▼▼▼

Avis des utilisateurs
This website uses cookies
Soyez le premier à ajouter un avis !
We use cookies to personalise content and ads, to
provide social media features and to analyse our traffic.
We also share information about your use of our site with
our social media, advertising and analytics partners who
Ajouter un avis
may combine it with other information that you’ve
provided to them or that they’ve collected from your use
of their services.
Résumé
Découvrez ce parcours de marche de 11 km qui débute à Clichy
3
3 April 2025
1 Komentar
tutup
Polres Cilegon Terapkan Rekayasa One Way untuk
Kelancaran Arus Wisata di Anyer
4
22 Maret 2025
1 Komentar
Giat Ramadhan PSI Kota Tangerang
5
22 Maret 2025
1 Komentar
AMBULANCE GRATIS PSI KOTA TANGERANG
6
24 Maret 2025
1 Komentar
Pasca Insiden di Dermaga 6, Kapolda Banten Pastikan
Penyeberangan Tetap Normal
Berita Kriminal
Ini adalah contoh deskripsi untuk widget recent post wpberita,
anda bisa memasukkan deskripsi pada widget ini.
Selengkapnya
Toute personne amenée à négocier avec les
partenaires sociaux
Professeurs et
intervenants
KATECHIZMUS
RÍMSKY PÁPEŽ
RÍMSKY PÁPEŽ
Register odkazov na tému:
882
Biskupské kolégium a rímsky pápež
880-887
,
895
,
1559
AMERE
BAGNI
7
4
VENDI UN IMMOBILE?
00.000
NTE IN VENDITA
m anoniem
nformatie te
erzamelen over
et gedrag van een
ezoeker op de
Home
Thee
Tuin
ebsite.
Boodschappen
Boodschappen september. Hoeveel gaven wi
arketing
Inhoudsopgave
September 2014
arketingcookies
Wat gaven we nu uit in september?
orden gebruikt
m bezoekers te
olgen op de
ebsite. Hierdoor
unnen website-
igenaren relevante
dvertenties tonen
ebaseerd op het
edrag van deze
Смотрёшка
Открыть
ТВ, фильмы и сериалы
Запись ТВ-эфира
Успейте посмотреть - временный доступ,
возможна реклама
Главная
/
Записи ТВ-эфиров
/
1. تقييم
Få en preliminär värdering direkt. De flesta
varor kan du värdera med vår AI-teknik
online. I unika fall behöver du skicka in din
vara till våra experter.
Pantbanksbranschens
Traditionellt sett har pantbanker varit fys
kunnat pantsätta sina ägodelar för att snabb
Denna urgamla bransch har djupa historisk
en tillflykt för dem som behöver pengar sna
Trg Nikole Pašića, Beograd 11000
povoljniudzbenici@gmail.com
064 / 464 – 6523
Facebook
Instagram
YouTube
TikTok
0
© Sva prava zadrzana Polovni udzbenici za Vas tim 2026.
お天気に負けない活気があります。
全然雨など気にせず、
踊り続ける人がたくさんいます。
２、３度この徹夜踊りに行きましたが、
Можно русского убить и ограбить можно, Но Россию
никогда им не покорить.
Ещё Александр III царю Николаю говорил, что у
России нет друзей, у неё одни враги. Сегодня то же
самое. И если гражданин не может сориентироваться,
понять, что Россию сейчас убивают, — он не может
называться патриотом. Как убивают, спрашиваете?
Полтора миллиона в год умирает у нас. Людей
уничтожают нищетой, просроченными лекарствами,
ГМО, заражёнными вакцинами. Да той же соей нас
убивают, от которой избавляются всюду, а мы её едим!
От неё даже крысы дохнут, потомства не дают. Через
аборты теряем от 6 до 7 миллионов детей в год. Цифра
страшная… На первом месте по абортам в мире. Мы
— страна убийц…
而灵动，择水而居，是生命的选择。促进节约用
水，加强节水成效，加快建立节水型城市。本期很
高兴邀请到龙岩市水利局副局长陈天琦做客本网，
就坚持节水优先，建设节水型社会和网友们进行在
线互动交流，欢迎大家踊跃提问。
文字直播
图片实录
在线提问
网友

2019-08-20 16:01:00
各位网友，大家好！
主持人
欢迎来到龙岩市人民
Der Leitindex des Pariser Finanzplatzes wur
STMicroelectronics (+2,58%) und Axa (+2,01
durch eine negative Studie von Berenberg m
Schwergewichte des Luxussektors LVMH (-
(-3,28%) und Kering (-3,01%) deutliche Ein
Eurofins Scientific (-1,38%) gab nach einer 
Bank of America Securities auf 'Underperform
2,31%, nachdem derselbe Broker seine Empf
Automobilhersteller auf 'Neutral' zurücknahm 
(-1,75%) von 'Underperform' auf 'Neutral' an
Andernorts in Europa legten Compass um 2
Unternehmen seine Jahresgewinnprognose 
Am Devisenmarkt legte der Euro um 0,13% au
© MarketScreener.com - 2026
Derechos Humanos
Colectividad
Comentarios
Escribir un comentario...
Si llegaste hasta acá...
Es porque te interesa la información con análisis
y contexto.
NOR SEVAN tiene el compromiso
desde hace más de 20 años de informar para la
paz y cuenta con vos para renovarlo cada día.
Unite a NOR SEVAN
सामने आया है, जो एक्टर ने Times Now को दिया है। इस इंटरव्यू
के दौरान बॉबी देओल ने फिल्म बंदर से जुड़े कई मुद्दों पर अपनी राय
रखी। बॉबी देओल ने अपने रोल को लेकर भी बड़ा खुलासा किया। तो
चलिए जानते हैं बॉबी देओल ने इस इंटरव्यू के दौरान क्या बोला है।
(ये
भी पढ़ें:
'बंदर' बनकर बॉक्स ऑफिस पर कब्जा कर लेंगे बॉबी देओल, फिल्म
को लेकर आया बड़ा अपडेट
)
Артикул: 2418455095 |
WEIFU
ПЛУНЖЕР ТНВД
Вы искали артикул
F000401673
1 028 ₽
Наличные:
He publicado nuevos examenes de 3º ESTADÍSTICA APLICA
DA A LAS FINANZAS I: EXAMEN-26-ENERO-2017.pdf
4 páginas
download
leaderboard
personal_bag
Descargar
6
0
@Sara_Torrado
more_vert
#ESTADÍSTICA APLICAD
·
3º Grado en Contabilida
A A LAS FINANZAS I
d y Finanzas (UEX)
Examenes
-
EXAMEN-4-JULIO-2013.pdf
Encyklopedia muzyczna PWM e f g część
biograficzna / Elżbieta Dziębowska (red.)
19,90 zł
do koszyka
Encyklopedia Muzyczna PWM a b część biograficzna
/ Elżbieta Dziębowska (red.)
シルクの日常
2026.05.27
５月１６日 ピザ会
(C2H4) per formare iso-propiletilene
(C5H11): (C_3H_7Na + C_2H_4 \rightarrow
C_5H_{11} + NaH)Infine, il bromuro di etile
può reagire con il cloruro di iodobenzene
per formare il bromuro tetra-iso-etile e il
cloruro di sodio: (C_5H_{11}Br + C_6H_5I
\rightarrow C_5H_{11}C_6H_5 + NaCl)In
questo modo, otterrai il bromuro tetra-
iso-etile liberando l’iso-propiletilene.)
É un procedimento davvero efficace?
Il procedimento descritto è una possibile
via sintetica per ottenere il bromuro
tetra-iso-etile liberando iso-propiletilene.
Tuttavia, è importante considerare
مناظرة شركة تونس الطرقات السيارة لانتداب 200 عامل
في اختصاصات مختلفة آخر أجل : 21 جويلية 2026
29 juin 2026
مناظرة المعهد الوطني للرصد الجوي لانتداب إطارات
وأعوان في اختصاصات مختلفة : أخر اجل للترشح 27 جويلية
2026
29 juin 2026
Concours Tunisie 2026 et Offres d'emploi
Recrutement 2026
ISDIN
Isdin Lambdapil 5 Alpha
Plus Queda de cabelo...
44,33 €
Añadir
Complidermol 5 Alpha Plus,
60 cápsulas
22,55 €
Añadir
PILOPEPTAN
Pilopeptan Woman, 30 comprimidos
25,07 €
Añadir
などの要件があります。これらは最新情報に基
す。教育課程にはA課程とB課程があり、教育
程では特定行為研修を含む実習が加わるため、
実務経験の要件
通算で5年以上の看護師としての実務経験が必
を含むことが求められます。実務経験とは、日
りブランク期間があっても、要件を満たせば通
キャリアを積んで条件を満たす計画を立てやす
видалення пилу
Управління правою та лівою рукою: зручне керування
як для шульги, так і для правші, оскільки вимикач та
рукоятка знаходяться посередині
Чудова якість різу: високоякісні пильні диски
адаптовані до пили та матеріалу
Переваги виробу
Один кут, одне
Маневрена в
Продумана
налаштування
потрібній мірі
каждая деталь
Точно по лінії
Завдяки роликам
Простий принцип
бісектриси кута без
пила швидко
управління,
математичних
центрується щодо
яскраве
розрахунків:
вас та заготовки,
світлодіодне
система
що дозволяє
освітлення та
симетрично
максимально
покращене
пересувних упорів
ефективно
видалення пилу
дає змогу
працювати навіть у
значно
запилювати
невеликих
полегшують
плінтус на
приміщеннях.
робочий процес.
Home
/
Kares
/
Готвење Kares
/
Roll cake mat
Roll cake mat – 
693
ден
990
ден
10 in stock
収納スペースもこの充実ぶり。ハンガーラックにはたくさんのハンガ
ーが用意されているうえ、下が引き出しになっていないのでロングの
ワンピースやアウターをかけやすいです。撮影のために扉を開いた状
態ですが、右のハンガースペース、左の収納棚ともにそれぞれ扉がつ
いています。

▲▲▲

## TASK REQUIREMENTS
Find every line in the entries that includes the word "Alpha", then state how many there are and nothing else.

## TASK RESULT
2